All of the entries need to be repeated exactly. Leave nothing out.
- - -
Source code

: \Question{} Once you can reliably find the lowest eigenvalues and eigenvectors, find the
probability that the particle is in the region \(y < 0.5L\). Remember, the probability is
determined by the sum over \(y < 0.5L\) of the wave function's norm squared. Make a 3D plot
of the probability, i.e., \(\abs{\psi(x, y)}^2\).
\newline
- - -
■ **TASK RESPONSE**:
Source code

: \Question{} Once you can reliably find the lowest eigenvalues and eigenvectors, find the
probability that the particle is in the region \(y < 0.5L\). Remember, the probability is
determined by the sum over \(y < 0.5L\) of the wave function's norm squared. Make a 3D plot
of the probability, i.e., \(\abs{\psi(x, y)}^2\).
\newline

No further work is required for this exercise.